Defendant was charged with selling a controlled substance (Health & Saf. Code, § 11379, subd. (a)). He pleaded not guilty and moved to suppress the fruits of the cell phone search -- the text message and the statements he made when confronted with it -- arguing that the warrantless search of the cell phone violated the Fourth Amendment. The trial court denied the motion, explaining: "The defendant was under arrest for a felony charge involving the sale of drugs. His property was seized from him. Evidence was seized from him. [¶] . . . [I]ncident to the arrest[,] search of his person and everything that that turned up is really fair game in terms of being evidence of a crime or instrumentality of a crime or whatever the theory might be. And under these circumstances I don't believe there's authority that a warrant was required." Defendant then withdrew his not guilty plea and pleaded guilty to transportation of a controlled substance. The trial court accepted the plea, suspended imposition of sentence, and placed defendant on probation for three years.
The Court of Appeal affirmed, finding that under governing high court precedent, because the cell phone "was immediately associated with [defendant's] person at the time of his arrest," it was "properly subjected to a delayed warrantless search." We granted defendant's petition for review.
The Fourth Amendment provides that "[t]he right of the people to be secure in their persons, houses, papers, and effects, against unreasonable searches and seizures, shall not be violated, and no warrants shall issue, but upon probable cause, supported by oath or affirmation, and particularly describing the place to be searched, and the persons or things to be seized." Under this provision, as the United States Supreme Court has construed it, warrantless searches -- i.e., "searches conducted outside the judicial process, without prior approval by judge or magistrate" -- "are per se unreasonable . . . subject only to a few specifically established and well-delineated exceptions." (Katz v. United States (1967) 389 U.S. 347, 357, fns. omitted.)
One of the specifically established exceptions to the Fourth Amendment's warrant requirement is "a search incident to lawful arrest." (United States v. Robinson (1973) 414 U.S. 218, 224 (Robinson).) This exception "has traditionally been justified by the reasonableness of searching for weapons, instruments of escape, and evidence of crime when a person is taken into official custody and lawfully detained. [Citation.]" (United States v. Edwards (1974) 415 U.S. 800, 802-803 (Edwards).) As the high court has explained: "When a custodial arrest is made, there is always some danger that the person arrested may seek to use a weapon, or that evidence may be concealed or destroyed. To safeguard himself and others, and to prevent the loss of evidence, it has been held reasonable for the arresting officer to conduct a prompt, warrantless 'search of the arrestee's person and the area "within his immediate control" . . . .' [Citations.] [¶] Such searches may be conducted without a warrant, and they may also be made whether or not there is probable cause to believe that the person arrested may have a weapon or is about to destroy evidence. The potential dangers lurking in all custodial arrests make warrantless searches of items within the 'immediate control' area reasonable without requiring the arresting officer to calculate the probability that weapons or destructible evidence may be involved. [Citations.]" (United States v. Chadwick (1977) 433 U.S. 1, 14-15 (Chadwick).)*fn2
The People argue that the warrantless search in this case of the cell phone's text message folder was valid as a search incident to defendant's lawful arrest.*fn3 Defendant disagrees, arguing that the search "was too remote in time" to qualify as a valid search incident to his arrest.*fn4 In making this argument, he emphasizes that the phone "was exclusively held in police custody well before the search of its text message folder."

▶ RECORD LIST
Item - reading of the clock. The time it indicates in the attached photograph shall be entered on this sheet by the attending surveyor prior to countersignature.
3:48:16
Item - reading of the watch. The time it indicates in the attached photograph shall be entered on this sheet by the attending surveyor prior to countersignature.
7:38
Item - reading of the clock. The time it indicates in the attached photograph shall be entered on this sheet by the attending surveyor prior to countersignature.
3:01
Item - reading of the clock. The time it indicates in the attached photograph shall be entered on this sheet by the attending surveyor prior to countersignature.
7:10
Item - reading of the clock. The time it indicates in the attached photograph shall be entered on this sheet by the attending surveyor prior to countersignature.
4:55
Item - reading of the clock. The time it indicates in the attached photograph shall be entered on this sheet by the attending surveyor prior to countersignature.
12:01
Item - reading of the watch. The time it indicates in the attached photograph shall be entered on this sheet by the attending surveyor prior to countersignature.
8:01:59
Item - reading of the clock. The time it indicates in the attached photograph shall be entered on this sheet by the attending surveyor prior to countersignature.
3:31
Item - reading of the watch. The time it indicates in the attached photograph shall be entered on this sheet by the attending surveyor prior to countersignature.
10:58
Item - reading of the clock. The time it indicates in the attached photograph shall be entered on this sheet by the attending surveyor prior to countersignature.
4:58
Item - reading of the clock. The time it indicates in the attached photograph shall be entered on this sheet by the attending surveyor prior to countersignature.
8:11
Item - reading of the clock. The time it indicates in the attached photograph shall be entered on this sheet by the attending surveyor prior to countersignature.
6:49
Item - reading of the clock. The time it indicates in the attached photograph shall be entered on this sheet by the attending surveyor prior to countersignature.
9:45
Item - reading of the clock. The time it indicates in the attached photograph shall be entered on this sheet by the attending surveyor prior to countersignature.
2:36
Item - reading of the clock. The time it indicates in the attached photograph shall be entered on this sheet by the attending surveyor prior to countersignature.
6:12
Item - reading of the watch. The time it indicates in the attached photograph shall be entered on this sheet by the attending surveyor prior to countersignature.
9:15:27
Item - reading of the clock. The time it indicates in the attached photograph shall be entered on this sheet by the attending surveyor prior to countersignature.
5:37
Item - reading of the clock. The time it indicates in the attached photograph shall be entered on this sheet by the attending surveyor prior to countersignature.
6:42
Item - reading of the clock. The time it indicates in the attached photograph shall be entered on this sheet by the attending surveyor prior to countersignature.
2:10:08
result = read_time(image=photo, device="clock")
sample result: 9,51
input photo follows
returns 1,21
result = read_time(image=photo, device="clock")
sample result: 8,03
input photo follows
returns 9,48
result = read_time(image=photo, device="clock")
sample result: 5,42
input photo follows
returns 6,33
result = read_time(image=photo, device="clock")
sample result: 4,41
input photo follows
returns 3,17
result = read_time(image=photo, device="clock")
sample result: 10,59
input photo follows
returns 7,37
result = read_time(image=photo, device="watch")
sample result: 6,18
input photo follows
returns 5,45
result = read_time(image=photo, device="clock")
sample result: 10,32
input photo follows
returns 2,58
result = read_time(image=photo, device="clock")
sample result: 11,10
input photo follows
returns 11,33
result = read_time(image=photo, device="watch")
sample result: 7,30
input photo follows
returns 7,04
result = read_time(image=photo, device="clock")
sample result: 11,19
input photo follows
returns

▶ TO DO
Reproduce the court opinion excerpt above word for word, from "The Court of" to "petition for review.".

▶ CORRECT RESPONSE
The Court of Appeal affirmed, finding that under governing high court precedent, because the cell phone "was immediately associated with [defendant's] person at the time of his arrest," it was "properly subjected to a delayed warrantless search." We granted defendant's petition for review.